O baiano especialista em ondas colossais sofreu um acidente ao dropar um swell imenso na famosa praia de Nazaré.

Freire se torna a primeira vítima fatal surfando as temidas ondas da praia de Nazaré.

O esporte que produz imagens de arrepiar e acelerar corações, embora perigoso, não é famoso por causar fatalidades.

Uma das histórias a respeito do começo desse esporte conta que foi no Havaí, em 1957, que Greg Noll inaugurou o evento.

Invadida por uma tempestade, a ilha de Oahu se viu na iminência de uma calamidade pública, muita gente saindo da orla e buscando refúgio no interior da ilha, quando um grupo de surfistas tomou o caminho oposto e se jogou ao mar.

Greg Noll estava entre eles, e a praia em que entraram foi a de Waimea, ao norte da ilha.

Os rapazes foram capazes de surfar as ondas colossais que chegaram com a tempestade e ficaram famosos pela audácia.

Desde então, outros aventureiros se entregam ao mesmo sonho.

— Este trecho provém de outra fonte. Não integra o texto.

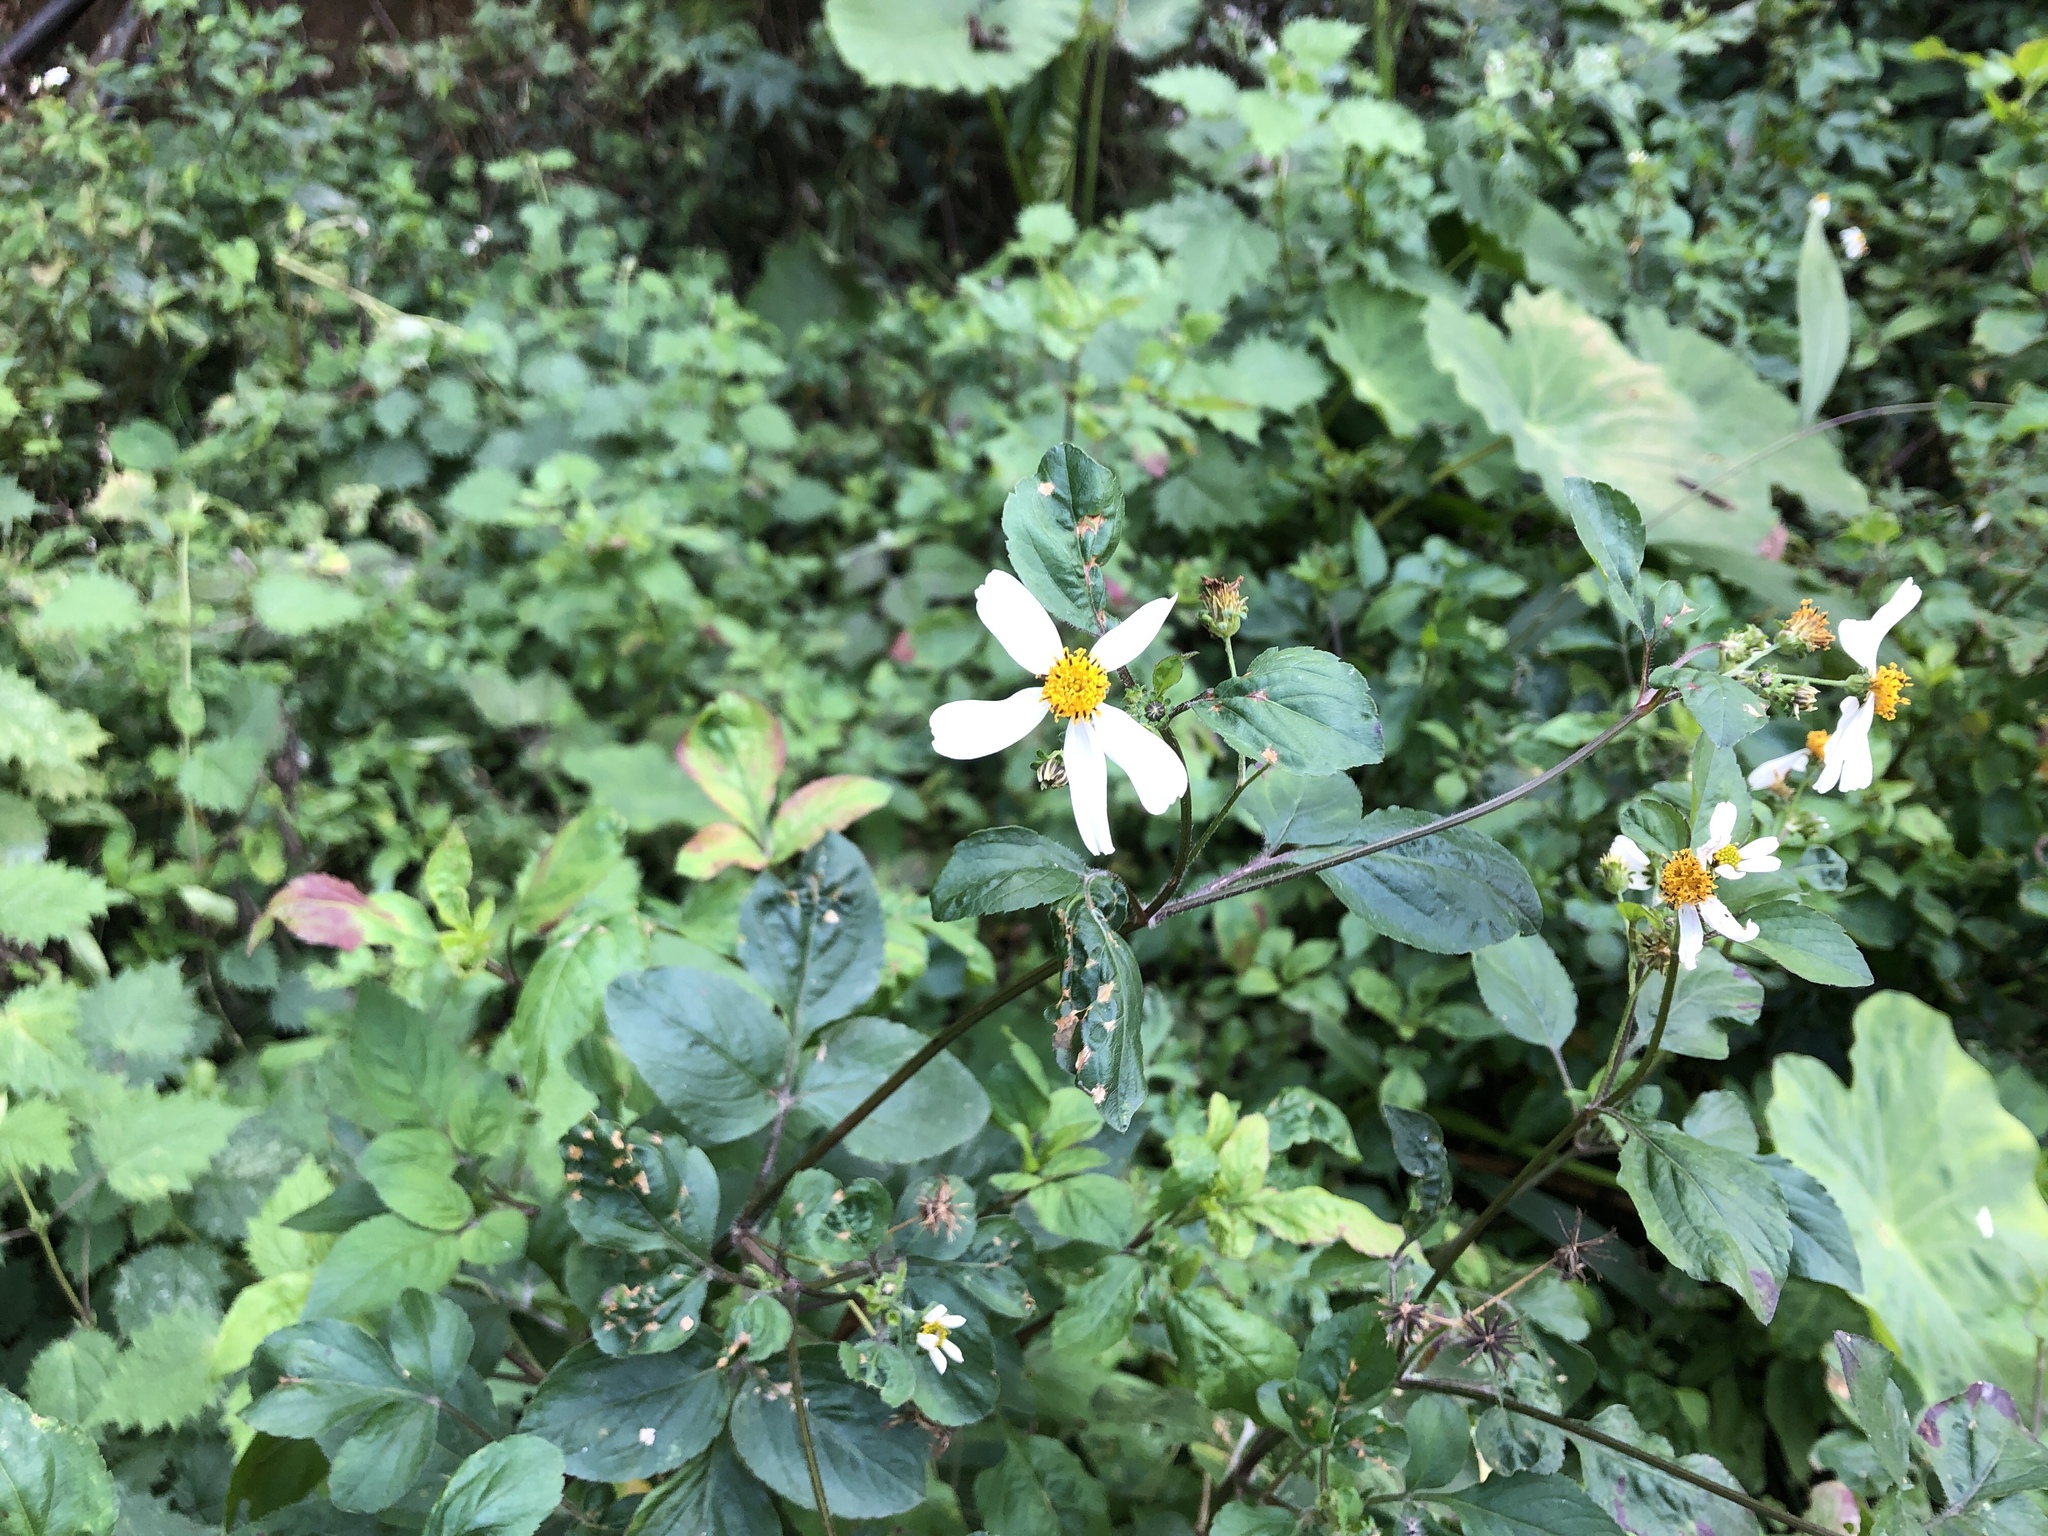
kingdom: Plantae
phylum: Tracheophyta
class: Magnoliopsida
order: Asterales
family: Asteraceae
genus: Bidens
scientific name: Bidens alba
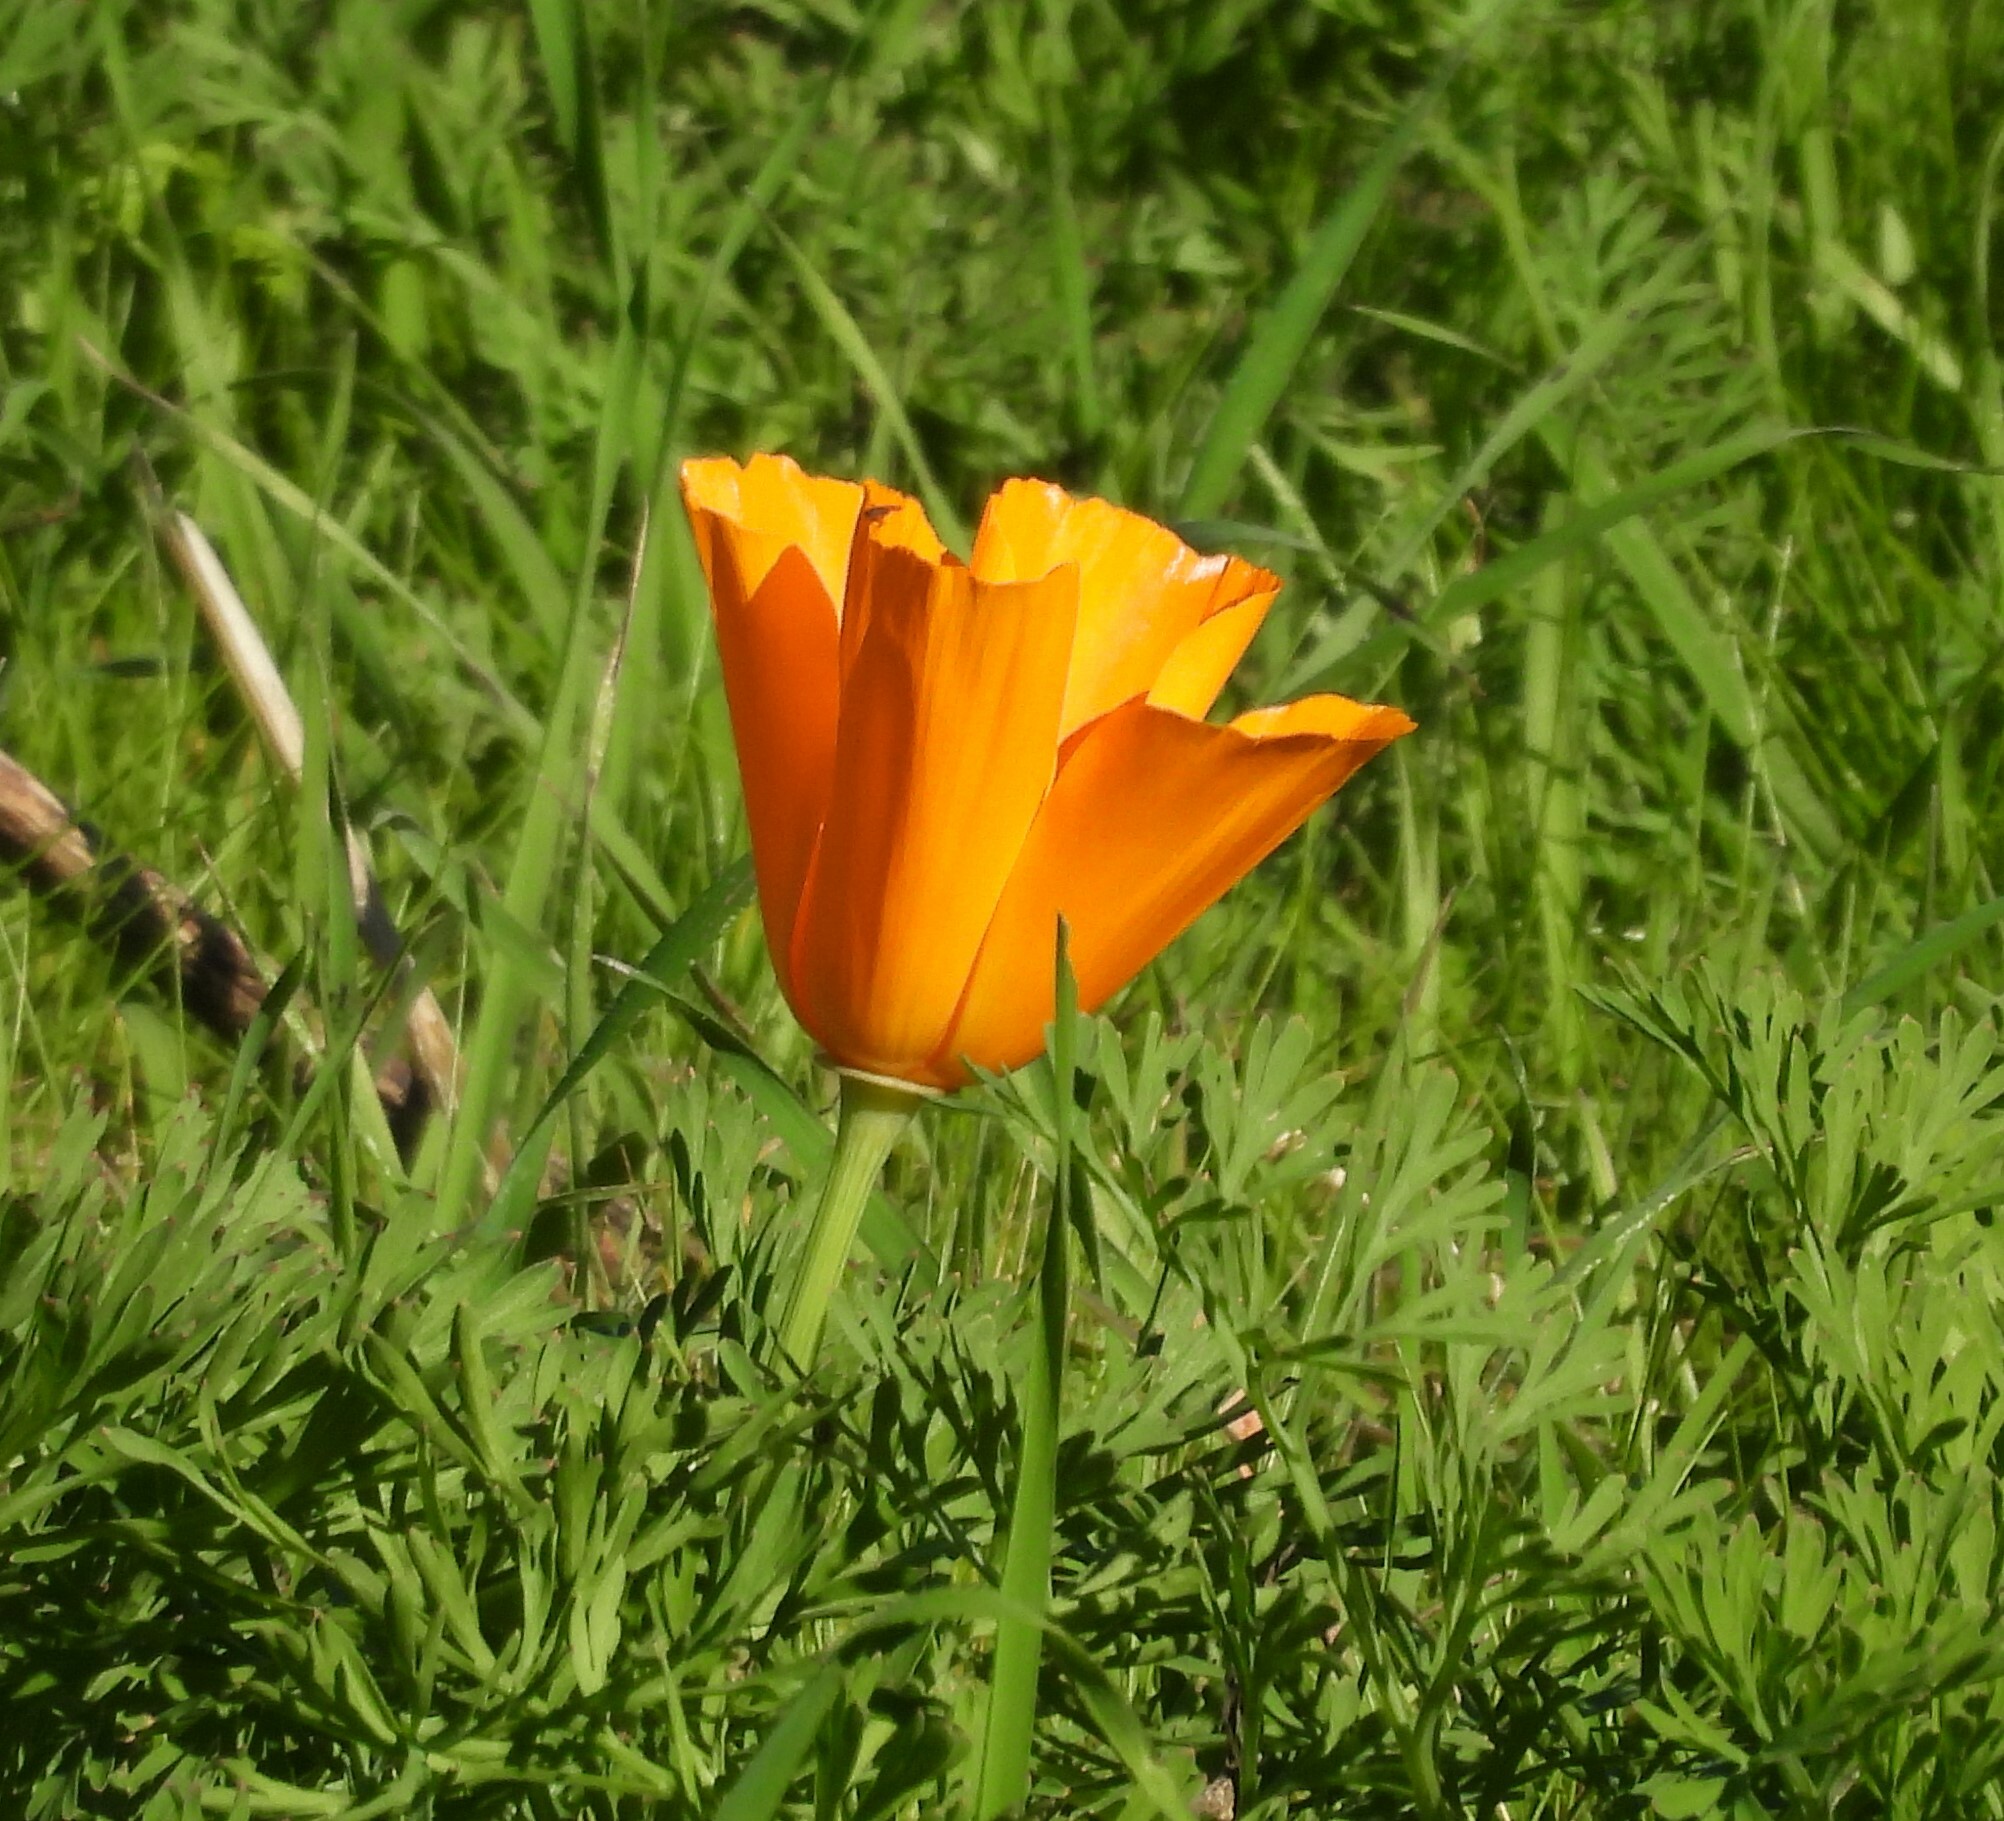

Praias como Waimea, Jaws e Sunset, no Havaí, Nazaré, em Portugal, Cortes Bank e Maverick, na Califórnia, e Teahupoo, no Taiti, são famosas por ondas que chegam a ter a altura de prédios de muitos andares.

Embora Noll tenha sido o primeiro, foi o havaiano Eddie Aikau que entrou para a história como o patrono do esporte.

Aikau morreu no mar em 1978, tentando nadar até alguma praia depois de um acidente de barco, e até hoje todos os anos surfistas do mundo inteiro rendem homenagem a ele em cerimônia realizada na praia de Waimea.

Na década de 80, as ondas consideradas grandes tinham em média sete ou oito metros. Era esse o tamanho do swell que surfistas eram capazes de conseguir vencer entrando apenas com a força da remada de seus braços.

Tudo mudou na década de 90 quando o estadunidense Laird Hamilton começou a entrar em ondas gigantes com a ajuda de um jet-ski.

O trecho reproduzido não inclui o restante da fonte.